Hastadan rahat bir yatağa ayakları üryan olarak uyuması istenir. Refleksolog, onlara usulca değer ve ten altında derinde bulunan kristal ve taşımsı maddelerin yerini tespit eterek, hangi uzvun hastalık tarafından etkilendiğini teşhis eder. Bir refeksolog, ayağı, kristalleri bulana kadar, aynen âmâ bir insanın Braille okuması gibi okur. Onların üzerine bastırdıkça, hasta bastırılan bölgede, vücudun bu uzuvda temsil edilen bölgesinde ve bazen her ikisinde de acı sezer. Rehabilitasyon, başparmak ya da başka bir parmağın kenarıyla tazyik uygulanarak saat doğrultusunda döndürülmesinden oluşur. Bu tazyik genellikle oldukça derindir, ama acı verici olmak zorunda değildir. Her seans 10 dakikadan 30 dakikaya kadar sürer ve birkaç seansa lüzum olabilir. Bir veya bir kaç rehabilitasyon seansından sonra emin refleks noktalarındaki acılar, yavaş yavaş, -bedenin kendi iyileştirme güçleri fizyolojik balanssızlığı giderdikçe- ortadan kalkar. Hatta sık şikayetler bir tek seanstan sonra da ortadan kalkabilir. Hastanın rehabilitasyona tepkisi değişiktir. Bazı hastalar kendilerini duygusal olarak yorgun, kimileri de kuvvetlenmiş hissederler.

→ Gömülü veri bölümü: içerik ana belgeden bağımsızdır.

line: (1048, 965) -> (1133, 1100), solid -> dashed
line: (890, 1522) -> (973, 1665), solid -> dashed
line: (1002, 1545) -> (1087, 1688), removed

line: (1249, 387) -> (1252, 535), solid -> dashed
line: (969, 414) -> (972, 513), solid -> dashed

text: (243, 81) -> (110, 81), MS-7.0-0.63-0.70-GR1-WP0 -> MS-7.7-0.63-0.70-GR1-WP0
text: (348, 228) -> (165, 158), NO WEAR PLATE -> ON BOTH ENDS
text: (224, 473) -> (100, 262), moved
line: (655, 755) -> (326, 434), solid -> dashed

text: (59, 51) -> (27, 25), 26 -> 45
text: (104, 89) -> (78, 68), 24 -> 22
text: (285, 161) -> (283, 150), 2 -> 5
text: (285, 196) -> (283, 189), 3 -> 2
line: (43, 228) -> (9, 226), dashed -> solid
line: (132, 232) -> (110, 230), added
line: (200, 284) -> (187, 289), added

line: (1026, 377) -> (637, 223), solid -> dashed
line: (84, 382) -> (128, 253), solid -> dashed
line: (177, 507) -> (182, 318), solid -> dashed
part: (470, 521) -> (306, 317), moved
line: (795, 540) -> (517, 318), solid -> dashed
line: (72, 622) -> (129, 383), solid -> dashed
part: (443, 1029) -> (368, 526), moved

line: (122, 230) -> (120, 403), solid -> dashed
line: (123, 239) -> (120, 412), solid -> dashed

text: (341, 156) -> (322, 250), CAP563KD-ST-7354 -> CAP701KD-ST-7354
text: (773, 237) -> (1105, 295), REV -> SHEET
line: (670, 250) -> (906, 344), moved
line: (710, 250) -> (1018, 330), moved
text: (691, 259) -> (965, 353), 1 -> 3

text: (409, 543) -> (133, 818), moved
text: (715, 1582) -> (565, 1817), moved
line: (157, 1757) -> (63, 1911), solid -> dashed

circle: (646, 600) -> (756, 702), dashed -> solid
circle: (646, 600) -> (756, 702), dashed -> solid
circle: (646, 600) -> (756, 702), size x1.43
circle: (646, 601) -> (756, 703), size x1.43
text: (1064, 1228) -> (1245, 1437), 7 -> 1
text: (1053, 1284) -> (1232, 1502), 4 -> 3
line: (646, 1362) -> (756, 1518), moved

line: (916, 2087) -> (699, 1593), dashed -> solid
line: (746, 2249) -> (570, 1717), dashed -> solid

Refleksoloji uygulayan birey, anatomi ve fizyoloji bilgisine sahip olmalıdır Ayrıca hastalıkları da tanımalıdır. Reflekslere verilen tepkileri açıklamak ciddi bir eğitim ve uzmanlaşma gerektirir.
Refleksoloji, akupunktur gibi fonksiyonel hastalıklarda galibiyetlidir. Bir enfeksiyonu iyileştirmesi muhtemel değildir ve fıtık, bağırsak düğümlenmesi veya kırık bacak gibi yapısal bozukluklar için yapabileceği hiçbir şey yoktur. Akılsal ve vücutsal stresi eksilttiği öğrenilmektedir. Son derece hafifletici olabilir. Adale gerginliğini eksiltir ve bu sayede lenf ve kan dolaşımını yükseltir. Vücuttan zehirli maddelerin atılmasını sağlar ve böylece bedenin içindeki şifa eforunu harekete geçirir. Refleksologlar, kabız, astım, stres halleri, mesane hastalıkları, baş sızılarında, böbrek ve safra taşları gibi sansasyonel vaziyetlerde iyi netice alırlar. Özellikle migrende refleksoloji ile iyi netice alınabilir ve asap problemleri de basitçe halledilir.